The Fairfax County, Virginia, NAACP said “let them die,” referring to ideas that harm teachers. Critics took it to refer to parents who oppose school diversity efforts.
Image: A Virginia School board meeting reflects a battle playing out across the country over a once-obscure academic doctrine known as Critical Race Theory, in Ashburn
Shelley Slebrch and other angry parents and community members protest after the school board halted a Loudoun County School Board meeting in Ashburn, Va., on June 22 because the crowd refused to quiet down. Evelyn Hockstein / Reuters

The Fairfax County NAACP is standing by its first vice president after she faced backlash from conservatives and was even asked to resign from the Virginia Parent-Teacher Association after she was heard in a video saying “let them die,” a comment some felt was aimed at parents at a rally opposing critical race theory.

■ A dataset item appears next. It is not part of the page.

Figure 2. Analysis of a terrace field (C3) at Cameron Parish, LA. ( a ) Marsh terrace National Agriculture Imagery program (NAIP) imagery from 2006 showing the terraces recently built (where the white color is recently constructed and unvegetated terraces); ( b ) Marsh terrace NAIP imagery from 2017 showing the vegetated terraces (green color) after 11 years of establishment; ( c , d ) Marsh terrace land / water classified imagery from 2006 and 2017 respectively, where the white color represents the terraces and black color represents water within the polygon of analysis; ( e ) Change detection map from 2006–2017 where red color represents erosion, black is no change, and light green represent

In a statement to NBC News, Fairfax NAACP officials said the first vice president, Michelle Leete, was condemning harmful right-wing politics in her speech at the July 15 rally, in which protesters both for and against equity initiatives faced off just before a Fairfax County Public Schools board meeting. NAACP leaders said Leete’s intent was “abundantly clear when you consider the entirety of her speech, instead of simply the last seconds of it.”

“We stand firmly by our 1st Vice President and her work in the past, present and future, and are extremely disappointed that her long track record of tireless work and dedication within the Fairfax County community has been so easily disregarded and devalued,” the statement reads. 

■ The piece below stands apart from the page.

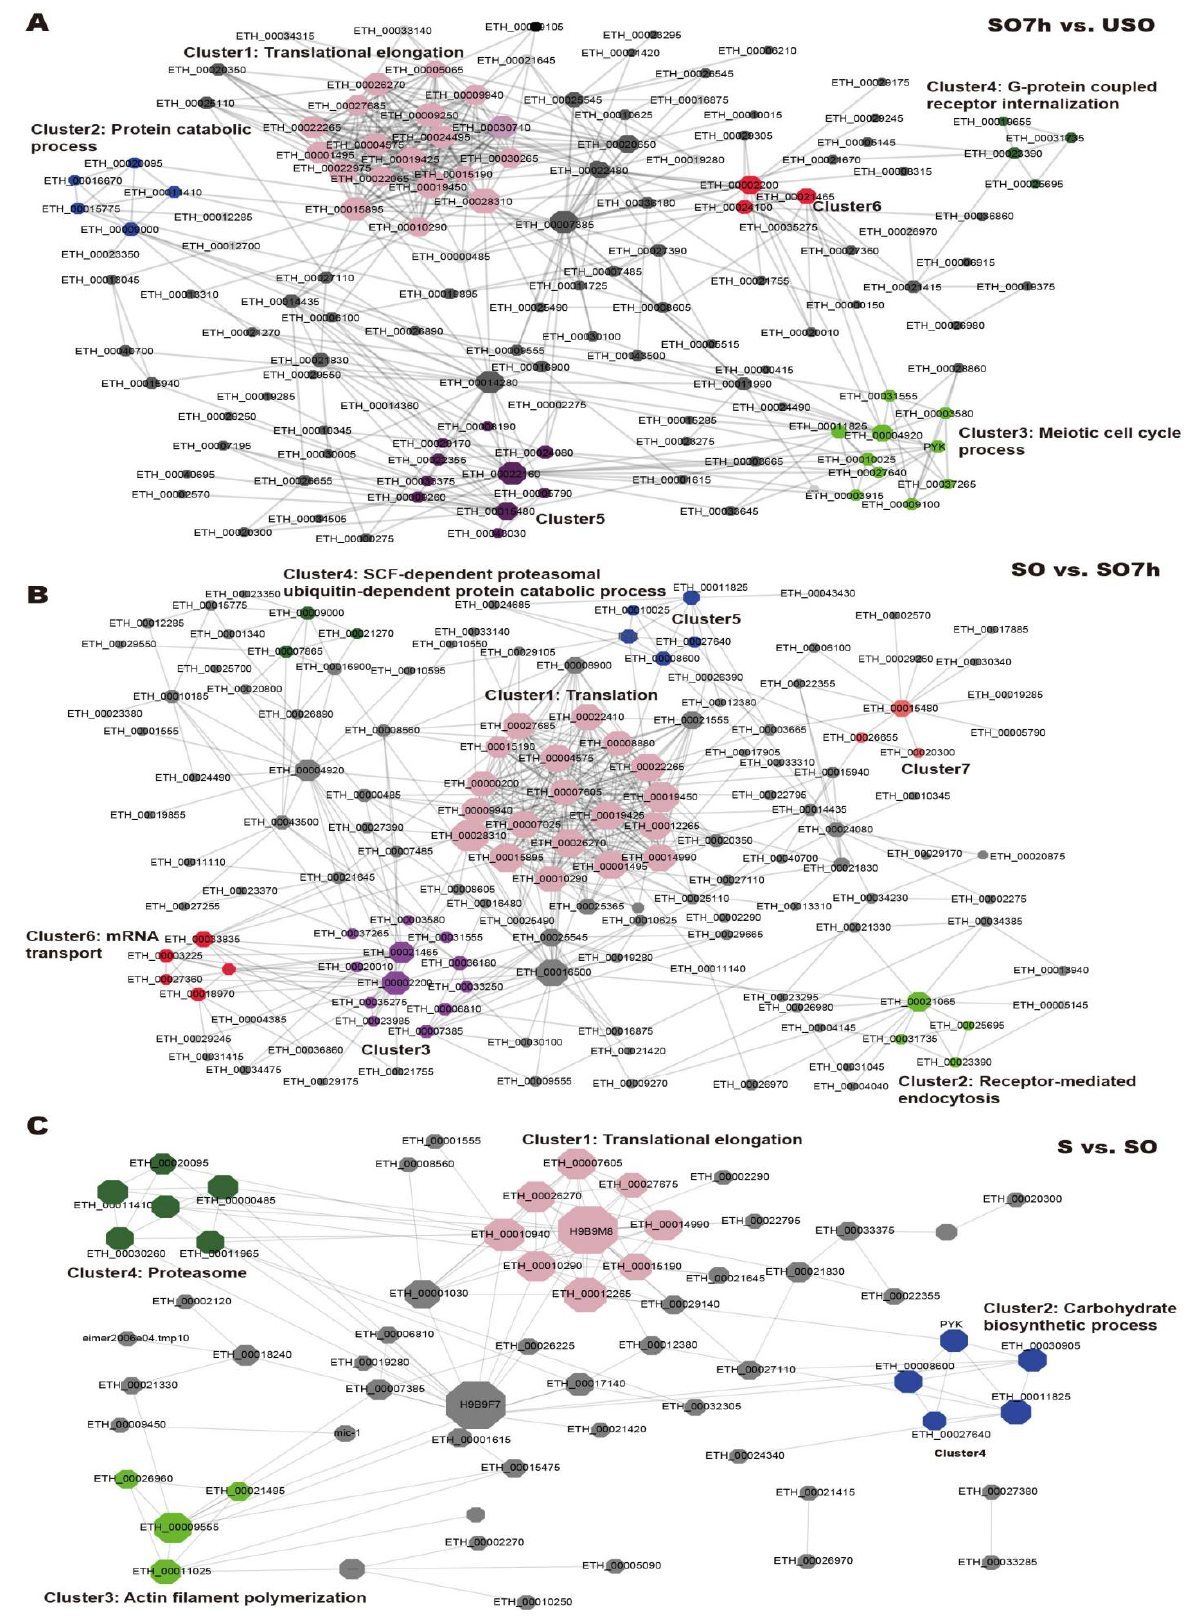
Figure 5. PPI networks for DEPPs based on each comparison. ( A ) SO7h vs. USO. ( B ) SO vs. SO7h. ( C ) S vs. SO. The node size represents the node degree in the PPI network; the nodes in the same module are arranged with the same color and nodes in grey represent proteins which are not clustered in any module using MCODE.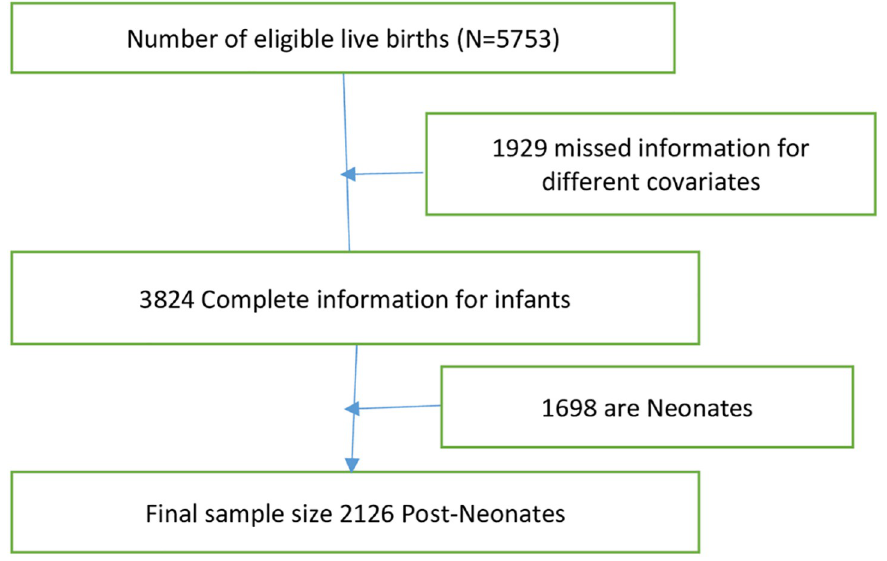
Fig 1. The way of selecting a sample in the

A group of protesters, including parents, demonstrated outside Luther Jackson Middle School to oppose diversity efforts in the schools. Another group, which included Leete, soon showed up in a counterprotest, and Leete delivered her address.

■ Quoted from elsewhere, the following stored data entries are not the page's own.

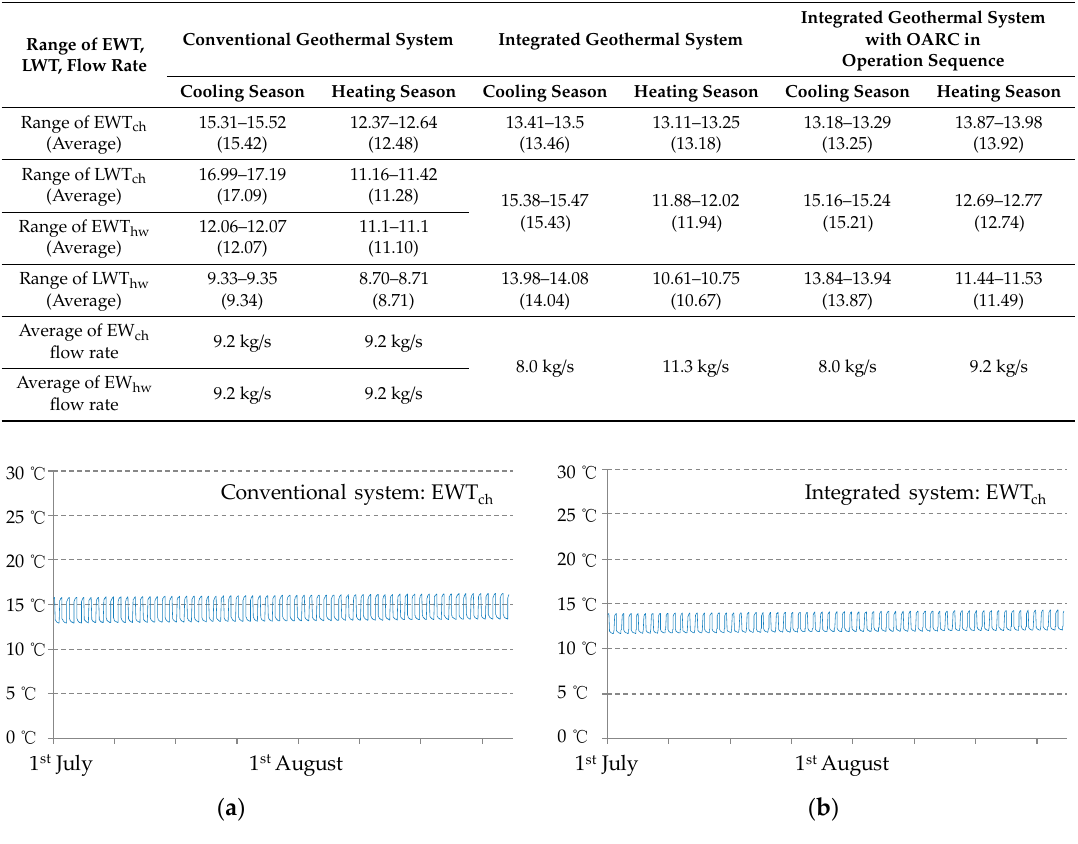
Table 4 . Ranges and averages of EWTs and LWTs entering water flow rates (unit: ° C). Range of EWT, LWT,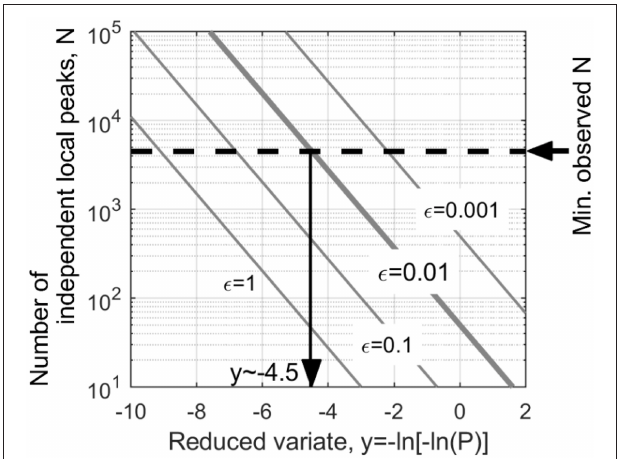
FIGURE 3 | XIMIS model error in y for lower tail.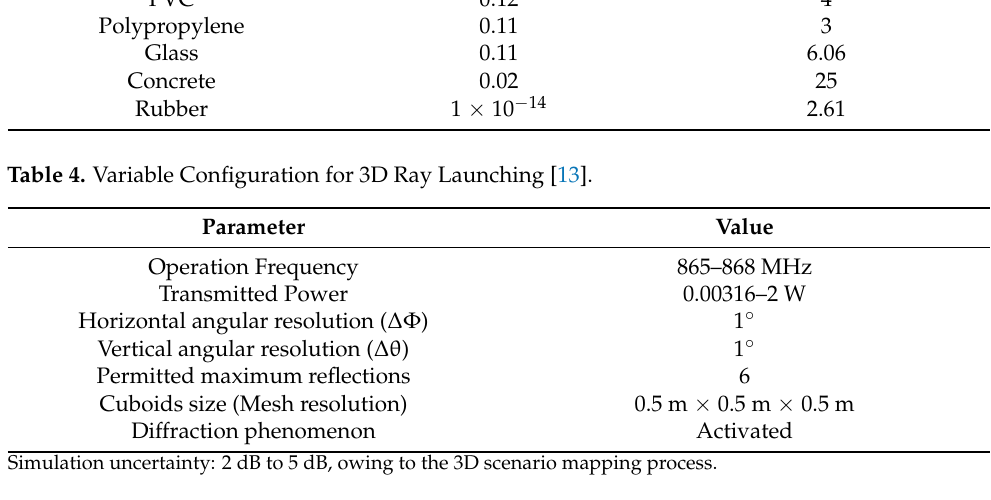
Table 4. Variable Configuration for 3D Ray Launching [13].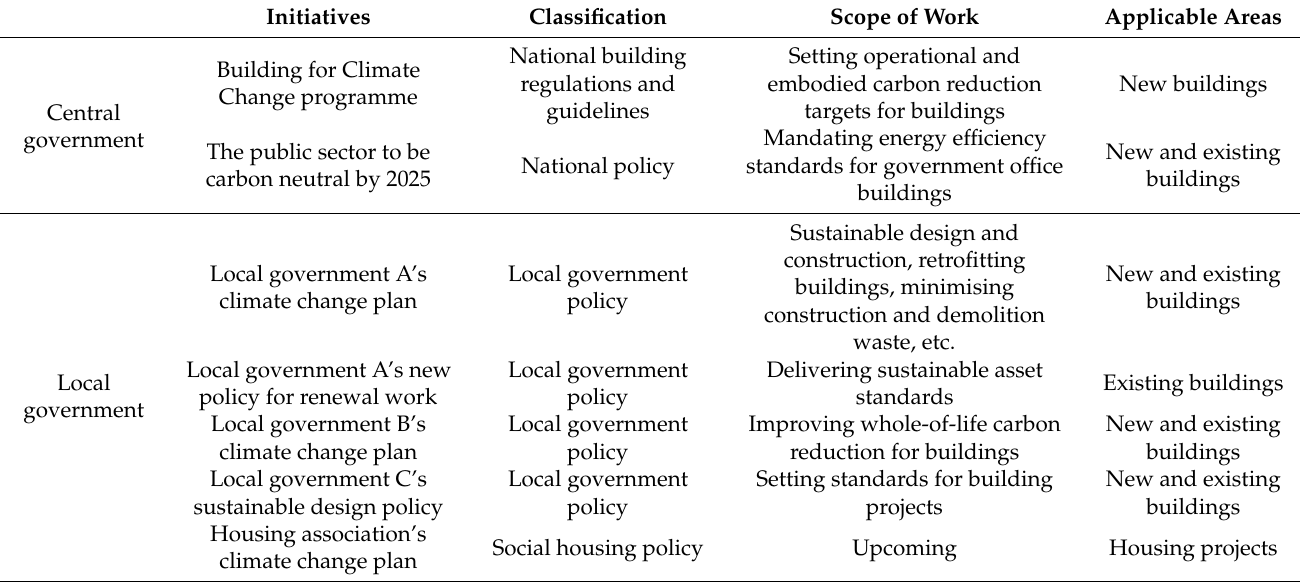
Table 2. A summary of government initiatives towards net-zero carbon buildings in New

“Let’s deny this off-key band of people that are anti-education, anti-teacher, anti-equity, anti-history, anti-racial reckoning, anti-opportunities, anti-help people, anti-diversity, anti-platform, anti-science, anti-change agent, anti-social justice, anti-health care, anti-worker, anti-LGBTQ+, anti-children, anti-health care, anti-worker, anti-environment, anti-admissions policy change, anti-inclusion, anti-live-and-let live people. Let them die,” she said. 

Backlash to the comment was swift. Conservative social media users quickly began condemning Leete online and the Virginia PTA announced on Saturday that it had requested and received Leete’s resignation. Leete had served as its vice president of training. 

She told CNN that she was speaking in her capacity as Fairfax County NAACP’s first vice president and believed the counter rally was simply to support students at Fairfax County Public Schools. 

“I will certainly admit, it was ineloquently stated and with a pause for the applause, the timing was off, but ‘Let them die’ was referring to the ideals that show a disregard and lack of support for our teachers who have a truly difficult job to do even without a pandemic,” she told CNN. 

Leete did not immediately respond to a request for comment from NBC News. After news spread of her departure from the PTA, some parents said they hoped the NAACP would fire her. 

“In the days following the rally we have received many hate-filled emails, phone calls, and social media posts, which have been laced with racial epithets, vile language and threats,” NAACP officials continued in the statement. “These messages only highlight the fact that racism and sexism are alive and well, and those who practice it will use any minor infraction or misspoken word to justify their own prejudices and actions."